Als Beispiel für positive Entwicklungen nannte Frau Zapf etwa ein Journalistenseminar in Minsk, an dem die Opposition teilnahm und bei dem Probleme der Meinungsfreiheit besprochen wurden. Andere Beobachter werten die Freilassung der politischen Gefangenen Pawel Sewerinez und Nikolaj Statkewitsch als Hoffnungszeichen, oder auch die Zustimmung der belarussischen Regierung zur Eröffnung eines Vertretungsbüros der EU in Minsk.

Keine Fortschritte

Der Vorsitzende der Belarussischen Volksfront, Winzuk Wjatschorka, ist dagegen überzeugt, dass es keine bedeutenden Änderungen in Belarus gäbe. „Es gibt immer noch viele politische Gefangene. Es stimmt, dass Pawel Sewerinez und Nikolaj Statkewitsch entlassen wurden. Das kann als ein wichtiger Schritt bezeichnet werden. Aber danach wurden neue Prozesse gegen andere oppositionelle Politiker angestrengt. Die Tatsache, dass die Staatsmacht zustimmte, das Vertretungsbüro der EU in Minsk zu eröffnen, ist kein besonderer Schritt. Die EU ist unser größter Nachbar –sowohl an Fläche, als auch an der Zahl der Bevölkerung und des Warenumsatzes. Es wäre merkwürdig, wenn es in Belarus kein Vertretungsbüro der EU gäbe“.
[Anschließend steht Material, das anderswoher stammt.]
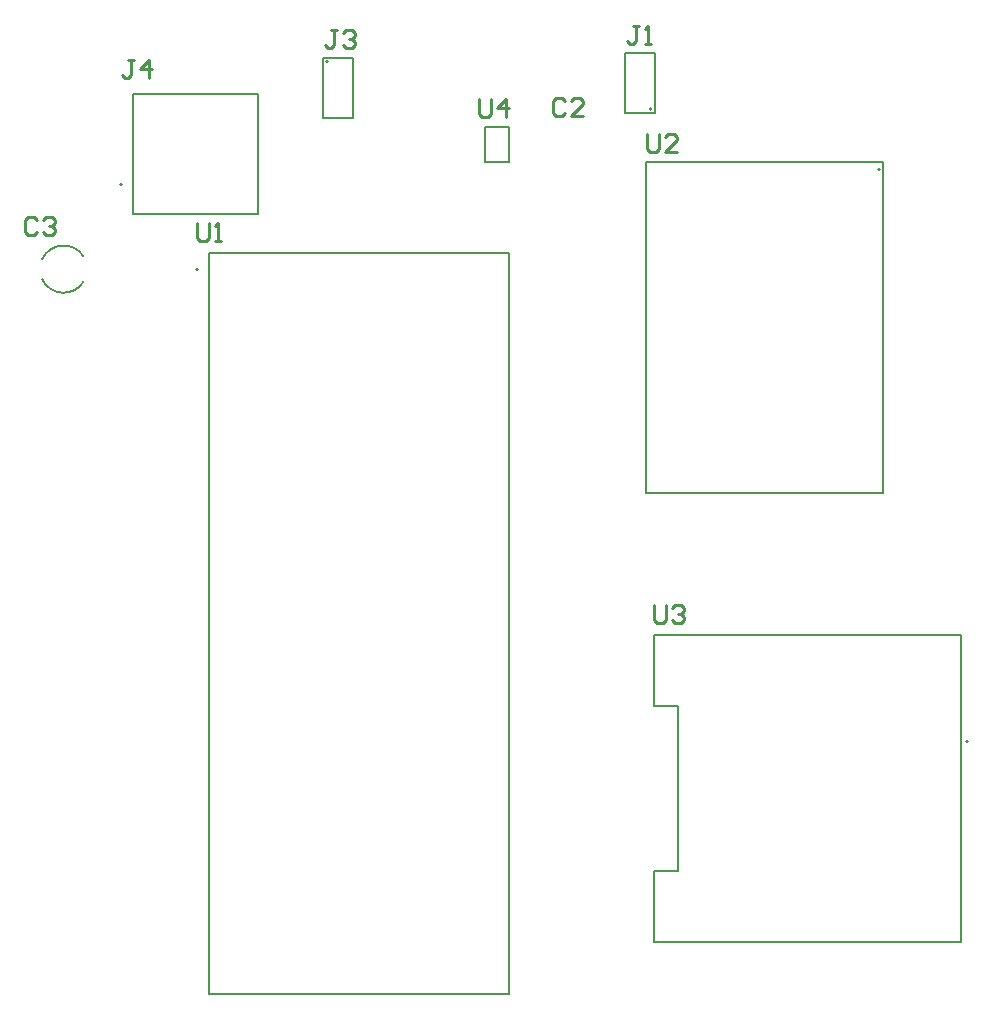
<source format=gto>
G04*
G04 #@! TF.GenerationSoftware,Altium Limited,Altium Designer,22.3.1 (43)*
G04*
G04 Layer_Color=65535*
%FSLAX25Y25*%
%MOIN*%
G70*
G04*
G04 #@! TF.SameCoordinates,6F27DF24-6875-432B-A67F-BF56C2FC00E1*
G04*
G04*
G04 #@! TF.FilePolarity,Positive*
G04*
G01*
G75*
%ADD10C,0.00787*%
%ADD11C,0.00500*%
%ADD12C,0.01000*%
D10*
X321654Y87795D02*
G03*
X321654Y87795I-394J0D01*
G01*
X39665Y273504D02*
G03*
X39665Y273504I-394J0D01*
G01*
X64898Y245165D02*
G03*
X64898Y245165I-394J0D01*
G01*
X26719Y249508D02*
G03*
X12918Y248550I-6640J-4232D01*
G01*
Y242001D02*
G03*
X26719Y241043I7161J3274D01*
G01*
D11*
X216043Y298642D02*
G03*
X216043Y298642I-394J0D01*
G01*
X108268Y314409D02*
G03*
X108268Y314409I-394J0D01*
G01*
X292284Y278543D02*
G03*
X292284Y278543I-394J0D01*
G01*
X216929Y123228D02*
X319291D01*
X216929Y99606D02*
Y123228D01*
Y99606D02*
X224803D01*
Y44488D02*
Y99606D01*
X216929Y44488D02*
X224803D01*
X216929Y20866D02*
Y44488D01*
Y20866D02*
X319291D01*
Y123228D01*
X84941Y263504D02*
Y303504D01*
X43209Y263504D02*
Y303504D01*
X84941D01*
X43209Y263504D02*
X84941D01*
X207106Y297264D02*
X217106D01*
X207106D02*
Y317264D01*
X217106D01*
Y297264D02*
Y317264D01*
X68504Y3661D02*
Y250669D01*
X168504D01*
Y3661D02*
Y250669D01*
X68504Y3661D02*
X168504D01*
X106417Y315787D02*
X116417D01*
Y295787D02*
Y315787D01*
X106417Y295787D02*
X116417D01*
X106417D02*
Y315787D01*
X160630Y281004D02*
X168504D01*
X160630Y292815D02*
X168504D01*
X160630Y281004D02*
Y292815D01*
X168504Y281004D02*
Y292815D01*
X214331Y170650D02*
X293071D01*
Y280886D01*
X214331Y170650D02*
Y280886D01*
X293071D01*
D12*
X43482Y314880D02*
X41483D01*
X42483D01*
Y309882D01*
X41483Y308882D01*
X40483D01*
X39483Y309882D01*
X48480Y308882D02*
Y314880D01*
X45482Y311881D01*
X49480D01*
X111182Y325019D02*
X109183D01*
X110182D01*
Y320020D01*
X109183Y319021D01*
X108183D01*
X107184Y320020D01*
X113181Y324019D02*
X114181Y325019D01*
X116181D01*
X117180Y324019D01*
Y323019D01*
X116181Y322020D01*
X115181D01*
X116181D01*
X117180Y321020D01*
Y320020D01*
X116181Y319021D01*
X114181D01*
X113181Y320020D01*
X211882Y326480D02*
X209883D01*
X210882D01*
Y321482D01*
X209883Y320482D01*
X208883D01*
X207884Y321482D01*
X213881Y320482D02*
X215881D01*
X214881D01*
Y326480D01*
X213881Y325480D01*
X158484Y302028D02*
Y297030D01*
X159483Y296030D01*
X161483D01*
X162482Y297030D01*
Y302028D01*
X167481Y296030D02*
Y302028D01*
X164481Y299029D01*
X168480D01*
X187182Y301360D02*
X186182Y302360D01*
X184183D01*
X183184Y301360D01*
Y297361D01*
X184183Y296361D01*
X186182D01*
X187182Y297361D01*
X193180Y296361D02*
X189181D01*
X193180Y300360D01*
Y301360D01*
X192181Y302360D01*
X190181D01*
X189181Y301360D01*
X11282Y261580D02*
X10283Y262580D01*
X8283D01*
X7283Y261580D01*
Y257582D01*
X8283Y256582D01*
X10283D01*
X11282Y257582D01*
X13282Y261580D02*
X14281Y262580D01*
X16281D01*
X17280Y261580D01*
Y260581D01*
X16281Y259581D01*
X15281D01*
X16281D01*
X17280Y258581D01*
Y257582D01*
X16281Y256582D01*
X14281D01*
X13282Y257582D01*
X216883Y133280D02*
Y128282D01*
X217883Y127282D01*
X219882D01*
X220882Y128282D01*
Y133280D01*
X222882Y132280D02*
X223881Y133280D01*
X225881D01*
X226880Y132280D01*
Y131281D01*
X225881Y130281D01*
X224881D01*
X225881D01*
X226880Y129281D01*
Y128282D01*
X225881Y127282D01*
X223881D01*
X222882Y128282D01*
X214483Y290180D02*
Y285182D01*
X215483Y284182D01*
X217482D01*
X218482Y285182D01*
Y290180D01*
X224480Y284182D02*
X220481D01*
X224480Y288181D01*
Y289180D01*
X223481Y290180D01*
X221481D01*
X220481Y289180D01*
X64684Y260780D02*
Y255782D01*
X65683Y254782D01*
X67682D01*
X68682Y255782D01*
Y260780D01*
X70682Y254782D02*
X72681D01*
X71681D01*
Y260780D01*
X70682Y259780D01*
M02*

</source>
Sinnvoll oder bedeutungslos?

Nach Wjatschorkas Meinung ist mit der von der parlamentarischen Versammlung der OSZE verabschiedeten Resolution eine Hoffnung auf eine bessere Zukunft verbunden. „Mit der Bewertung der Situation in Belarus unternimmt die internationale Gemeinschaft Schritte, die sich auf das offizielle Minsk auswirken. Ich hoffe, dass alle europäischen und demokratischen Länder weiterhin eine einheitliche Politik gegenüber der belarussischen Staatsmacht betreiben. In diesem Sinne ist die Resolution von großer Bedeutung.“

Die Abgeordnete der belarussischen Volkskammer, Belarus Olga Abramowa, vertritt dagegen die Meinung, dass die verabschiedete Resolution keine bedeutende Rolle spiele: „Das erinnert mich an die Protestdemonstrationen, die in der Sowjetunion stattfanden: 'Lasst uns das unterdrückte Volk von Rhodesien verteidigen!' Im Wert ist die Resolution mit solchen Demonstrationen vergleichbar und für niemanden verpflichtend“.